L’ultima pubblicazione ha visto inserito l’aspartame all’interno del gruppo 2B delle sostanze cancerogene, ovvero classificato come “agente possibilmente cancerogeno per l’uomo” sulla base di prove “limitate” di cancro nell’uomo. C’erano anche prove “limitate” per il cancro negli animali da esperimento.

 

  • Cosa vuol dire agente possibilmente cancerogeno?

La IARC ha raggruppato diverse sostanze in 4 gruppi, sulla base della possibile cancerogenicità riscontrata su studi scientifici. La IARC non specifica però i dosaggi o i tempi di esposizione necessari affinché ciascuna di tali sostanze o agenti possa provocare un cancro.

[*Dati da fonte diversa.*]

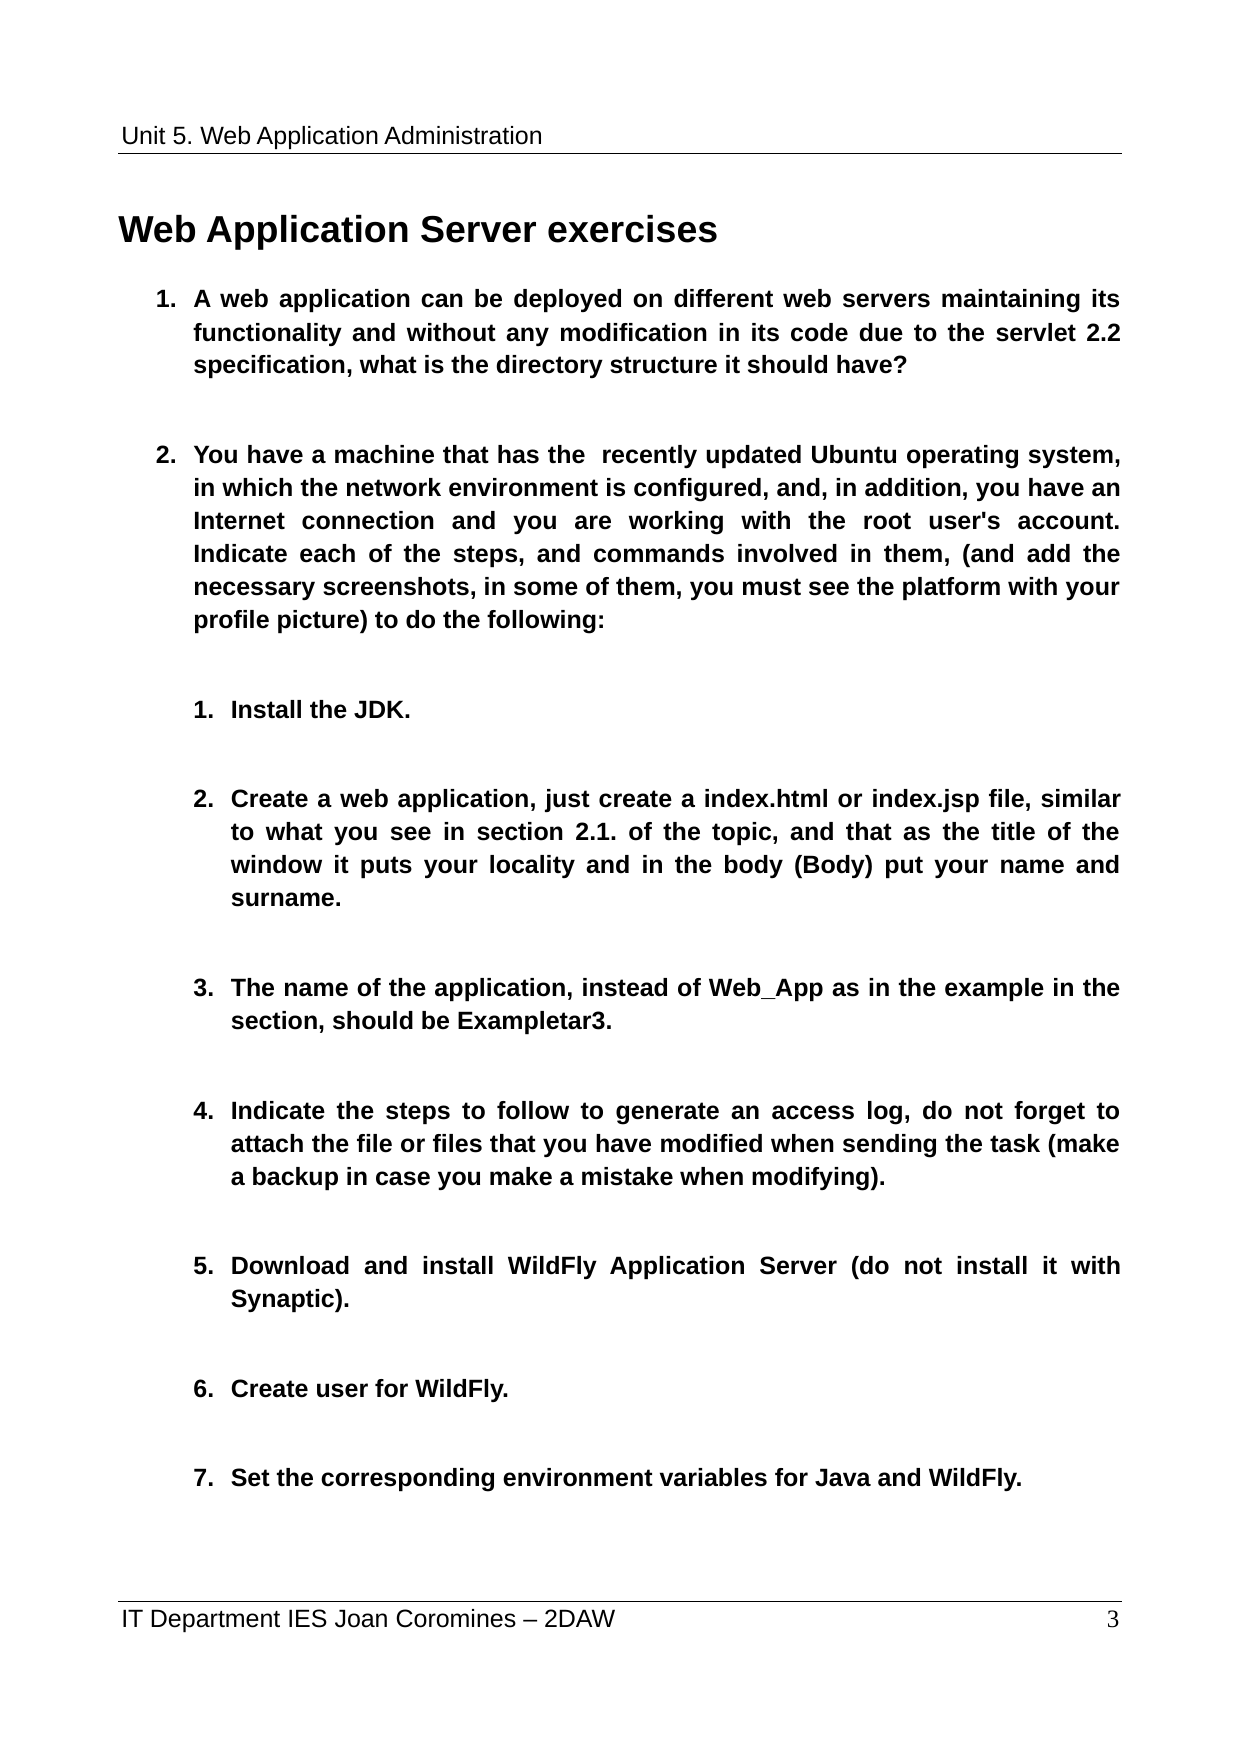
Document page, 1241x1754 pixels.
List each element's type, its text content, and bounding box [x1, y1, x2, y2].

list Create a web application, just create a index.html or index.jsp file, similar to what you see in section 2.1. of the topic, and that as the title of the window it puts your locality and in the body (Body) put your name and surname. [193, 784, 1122, 912]
list Download and install WildFly Application Server (do not install it with Synaptic). [193, 1251, 1122, 1313]
list Set the corresponding environment variables for Java and WildFly. [193, 1463, 1122, 1492]
list The name of the application, instead of Web_App as in the example in the section, should be Exampletar3. [193, 973, 1122, 1035]
list Indicate the steps to follow to generate an access log, do not forget to attach the file or files that you have modified when sending the task (make a backup in case you make a mistake when modifying). [193, 1096, 1122, 1190]
list Create user for WildFly. [193, 1374, 1122, 1403]
list Install the JDK. [193, 695, 1122, 723]
list You have a machine that has the recently updated Ubuntu operating system, in which the network environment is configured, and, in addition, you have an Internet connection and you are working with the root user's account. Indicate each of the steps, and commands involved in them, (and add the necessary screenshots, in some of them, you must see the platform with your profile picture) to do the following: [156, 440, 1122, 634]
subtitle Web Application Server exercises [118, 207, 1122, 250]
list A web application can be deployed on different web servers maintaining its functionality and without any modification in its code due to the servlet 2.2 specification, what is the directory structure it should have? [156, 284, 1122, 379]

  1. Gruppo 1 contiene carcinogeni umani certi sulla base di sufficienti evidenze (es. tabacco, radiazioni UV, radiazioni ionizzanti, carne trattata, ciclosporina, naftalina etc.)
  2. Gruppo 2A comprende probabili carcinogeni per gli esseri umani sulla base di limitate evidenze sull’uomo ma sufficienti evidenze riscontrata negli animali (es. acrilammide, DDT, carne rossa, steroidi, esposizione a sostanze chimiche utilizzate dai parrucchieri)
  3.  Gruppo 2B comprende sostanze che sono possibili carcinogeni umani sulla base di limitate evidenze riscontrate nell’uomo ma evidenze insufficienze riscontrate negli animali (caffè, benzina e scarichi di motori, fumi di saldatura etc.);
  4. Gruppo 3  comprende sostanze non ancora classificabili come carcinogene, in quanto evidenze insufficienti sia nell’uomo che negli animali.
    • Cos’è l’aspartame?

L’aspartame  è un dolcificante artificiale a basso tenore calorico, all’incirca 200 volte più dolce dello zucchero. È autorizzato in tutto il mondo, inclusa l’Unione europea. L’aspartame è utilizzato in bevande, prodotti di pasticceria e confetteria, prodotti lattiero-caseari, gomme da masticare, prodotti a ridotto contenuto energetico e per il controllo del peso e come dolcificante da tavola.

    • Qual è il destino dell’aspartame a livello del nostro organismo?

L’aspartame è costituito da due aminoacidi naturali: fenilalanina e acido aspartico, che sono contenuti anche nelle proteine del nostro organismo e in alcuni alimenti. La fenilalanina presente nell’aspartame è leggermente modificata, con l’aggiunta di un gruppo chimico (metilico) che conferisce all’aspartame il suo gusto dolce. A Livello dell’intestino l’aspartame viene degradato in acido aspartico, metanolo che prevalentemente escreti come CO2 mentre la fenilalanina sembra essere trattenuta.

    • Qual è la dose giornaliera ammissibile?

La prima valutazione della sicurezza dell’aspartame eseguita in Europa fu pubblicata dal comitato scientifico dell’alimentazione umana (SCF) nel 1981, con la definizione di una dose giornaliera ammissibile (DGA) per l’aspartame di 40 mg/kg di peso corporeo.

Le recenti pubblicazioni hanno mantenuto la loro opinione secondo cui l’aspartame non presenta rischi per la salute se il consumo giornaliero di una persona durante la sua vita è inferiore a 40 mg/kg di peso corporeo (eccetto per i pazienti affetti da fenilchetonuria).

Conclusioni

L’aspartame è vero che è stato inserito nel Gruppo 2B, sulla base di test che riguardavano specificamente il carcinoma epatocellulare, ma va considerato che la categoria Gruppo 2B contiene anche l’estratto di aloe vera e l’acido caffeico presenti nel tè e nel caffè.

Quindi l’aspartame è, sì, potenzialmente cancerogeno, ma non più del caffè (la bevanda più consumato al mondo): niente allarmismi, l’OMS ha lasciato invariato il livello di assunzione giornaliera accettabile. Considerato ciò, un adulto di 70 kg per raggiungere la dose giornaliera massima dovrebbe bere oltre 10 lattine da 330 ml al giorno di una famosissima bevanda zero.